As for opportunities, William points to pockets in the equity markets, like REITs, where valuations have become very cheap. And while he believes central banks will eventually get a handle on inflation, going forward, he still thinks there are going to be more inflationary pressures that central banks will have to deal with, requiring more direct intervention. 

Glen believes the current market is a great time to be invested. He views this period as being a new investment regime, where business cycles will become more volatile and shorter, but which will also create opportunities for investors.

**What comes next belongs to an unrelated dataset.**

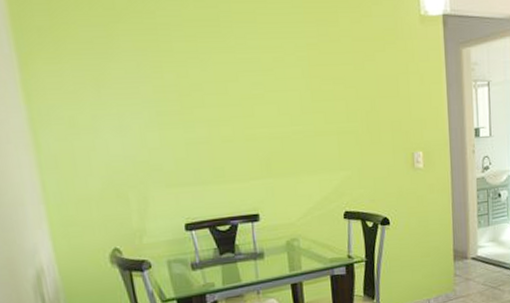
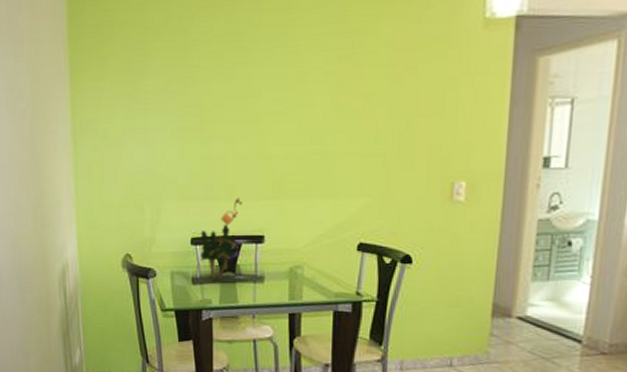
plant: none [194,179,238,263] -> present [200,197,243,281]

“I think the market will capitulate and that’s going to provide opportunities,” he says. “So, other than being defensive, I would position my portfolio with a quality diversification of investments. You want to have companies that are resilient to economic shocks and be able to maintain their margins, and the same applies for credit.” 

At abrdn, in terms of scenario analysis going forward, its analysis is heavily consistent with a global recession, which it believes will be led by the U.S. in the second half of 2023. But in the meantime, Raf is expecting more volatility to continue in the market.

This expectation of global recession has influenced abrdn’s decision to go defensive - across both its real return funds and managed accounts.

“In our real return funds, we’ve got about 20 per cent equities, which is perhaps the lowest it’s ever been. There’s a distinct bias within our equities allocation to the Australian equity market and towards quality, as well as specifically targeting markets where we think inflationary pressures are not as heightened, like ASEAN markets,” says Raf.

“Currently, our biggest position in our portfolio is cash - we have 40 per cent, because we do think we’re heading towards an earnings-based recession.”  

About

Raf Choudhury is Investment Director, Multi-Asset and Investment Solutions at abrdn;

William Higgins is Senior Investment Research Analyst at DFS Portfolio Solutions;

Glen Foster is Head of Risk and Senior Portfolio Manager at Atrium; and

Victor Huang is Practice Leader at Milliman Australia.

They spoke on ‘How to deal with increasingly volatile markets’ at the IMAP Independent Thought Conference - Melbourne.

The session was moderated by Vessela Tasker - Director at Greenwood & Co.